June 11, 2015 •
Team Intern–Making 6,000 Spanakopitas
In our spare time this year, my husband and I said we would chair the Greek Festival at Annunciation Church in Akron this September. This requires a lot of workshops rolling phyllo filled with cheese, spinach, and custard. I have always sent the interns to the church to help out. They learn a lot about volunteering and the volunteers learn a lot about them. Now mind you the volunteers are usually more…mature folks from the church and relish the fact we have so many young people assisting.
Costa Janos–On Monday June 6th, the interns went to Annunciation Greek Orthodox church to help out with the preparation for the Greek festival in September. Monday’s workshop was to assist the volunteers as they assembled the spinach filled hors d’oeuvres called spanakopita. My specific jobs were to melt the butter, bring the ladies what they needed (filo, spinach, butter, or empty trays), and package the spanakopita. The day seemed to go by very quickly as there was never a moment where we were not moving. The interns worked non-stop to help make the process go quickly and smoothly. At the end of the day, I feel as if this workshop was a success and I cannot wait to go back to the church for the next workshop.
David Trujillo—Spanakopita is a delicious, easy to make, Greek appetizer that is ubiquitously found in Greek homes, Greek restaurants, and Greek cultural festivals. In my experience, in the almost industrialized process of mass production of this tasty Mediterranean treat, I found the aspects of community and togetherness. While the production of 6,000 or so pieces of spanakopita is fast paced, one finds opportunities to exchange pleasantries with some of the friendliest strangers one could ever meet. One finds the people of the Greek Orthodox Church to be extremely pleasant to talk to. One finds themselves enjoying their anecdotes, their takes on different topics on life, even their instructions on how to roll a buttered spinach pie. Mass production of spanakopita brings with it more rewards than simply the knowledge of how to make spanakopita.
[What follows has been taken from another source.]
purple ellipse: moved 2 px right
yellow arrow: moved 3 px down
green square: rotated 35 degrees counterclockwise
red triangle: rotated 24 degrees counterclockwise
Sophia Avouris–My experience at the Annunciation’s Spanakopita Workshop was very fun. Despite the fact we were all working almost constantly, I found myself laughing a lot. I felt it helped all of us to bond together working outside of the office. I think bonding experience is important, because it is nice when the friends you make in a work setting are not confined to work, but are friends in other areas. I really like the internship program here gives us the ability to do community service, as I believe becoming involved at a younger age makes you more likely to be involved as you get older.
Niko Frazier–Spanakopita, where do I begin? We went to Annunciation Greek Orthodox Church yesterday and helped make spanakopita, a first for me. I grew up working at the festival and my church’s kitchen, but always with meats. I’ve missed out. I started out the day scooping the spinach filling onto sheets, eight rows of five. After about one hour, I got tired so I decided to go out and start rolling. The rolling was so relaxing and fun. I finished two trays and about six cups of coffee before I was reassigned to packing the frozen rolls into aluminum trays then into the boxes. I cannot wait for the festival so I can finally eat the fruit of my labors.
Elizabeth Scozzaro— On Monday Team Intern helped at the Spanakopita Workshop all day. I did not know what was in store for us because I did not realize there was a 6,000 spanakopita requirement! I began the day being a runner for butter, spinach, and anything else the rollers needed. The rollers were the women who rolled the spinach in the phyllo dough. Eventually, the rollers got behind and I jumped in to help. It was fun to learn how to make one of my favorite foods in the world! Everybody there was kind to us and took much interest in our lives at school and at State and Federal Communications.